As mentioned above, wet plates offer better protection against desiccation and pH change than dry plates. They also minimise burrowing (suspended nematodes cannot find a foothold to dig into the agar) and allow you to transfer nematodes simply by pipetting. Main drawbacks are the ease of growing and transferring contaminants (especially protozoans), and the impossibility to use nutrient-rich agars. The latter is precluded by the risk of suffocating your nematodes in a soup of teeming bacteria using up all oxygen in the water layer. In theory (but not yet found in practice) it is also possible that wet plates lower reproduction of bisexual species because they may make it more difficult for males to search and find females. Individual nematodes can be picked from all types of plates with a fine needle or eyelash, the traditional method of handling, which requires practice, exposes the nematodes to air for at least five seconds (enough to kill or maim very sensitive ones), and can make you squish specimens or push them into the agar. A generally faster and safer method of picking single specimens from wet plates consists of using a micropipette with a non-sticky tip or a Pasteur pipette with mouth tube (see the Extracting, fixing and mounting worms page).
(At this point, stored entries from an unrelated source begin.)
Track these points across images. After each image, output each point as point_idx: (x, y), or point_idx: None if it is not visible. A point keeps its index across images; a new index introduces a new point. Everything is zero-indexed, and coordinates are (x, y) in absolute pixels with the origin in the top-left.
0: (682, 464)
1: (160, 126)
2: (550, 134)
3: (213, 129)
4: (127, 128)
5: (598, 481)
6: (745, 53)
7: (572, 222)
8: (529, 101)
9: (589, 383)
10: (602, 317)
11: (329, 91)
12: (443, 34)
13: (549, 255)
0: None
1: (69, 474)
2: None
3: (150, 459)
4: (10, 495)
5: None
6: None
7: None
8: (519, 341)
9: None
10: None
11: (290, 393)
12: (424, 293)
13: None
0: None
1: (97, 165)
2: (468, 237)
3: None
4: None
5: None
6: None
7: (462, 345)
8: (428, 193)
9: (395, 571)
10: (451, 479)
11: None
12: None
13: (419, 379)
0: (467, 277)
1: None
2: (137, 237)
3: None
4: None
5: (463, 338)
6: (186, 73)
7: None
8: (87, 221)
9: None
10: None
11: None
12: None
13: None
Dry plates are obviously forbidden for nematodes very sensitive to desiccation, although these may survive in a very soft gel. If you want to avoid burrowing of the worms into dry plates, you have to use a harder agar (1.5-2%) and avoid damaging its surface when picking worms (e.g. use a needle with flattened instead of sharp tip), because the smallest break in the surface will allow them to burrow down. Dry plates allow for much better bacterial growth, however, and are therefore most useful for growing larger numbers of Rhabditida and Diplogasterida. Single worms have to be picked FROM dry plates with a needle or eyelash, but can be transferred TO dry plates with a pipette (if you pick them from extract or wet plates). The most efficient way of transferring large numbers of nematodes is by washing them off the surface with buffer and pipetting the suspension.
If the nematodes have dug in despite your efforts to prevent this, you can extract them with more patience and less efficiency in a small dish with filter paper: cut the agar up, put it on the filter paper and fill the dish with (sterile) water. After 8-10 hours, a significant proportion of the worms should have collected on the bottom of the dish under the filter paper. You can also cut out blocks of agar with specimens inside and transfer these to new plates with a scalpel.
Semi-wet plates combine features of dry and wet plates; they allow better mobility and better feeding of the worms than wet plates, and still reduce risks of desiccation. They usually make it somewhat difficult to pick specimens with a (micro)pipette, as you need to look for places with a sufficiently thick water film.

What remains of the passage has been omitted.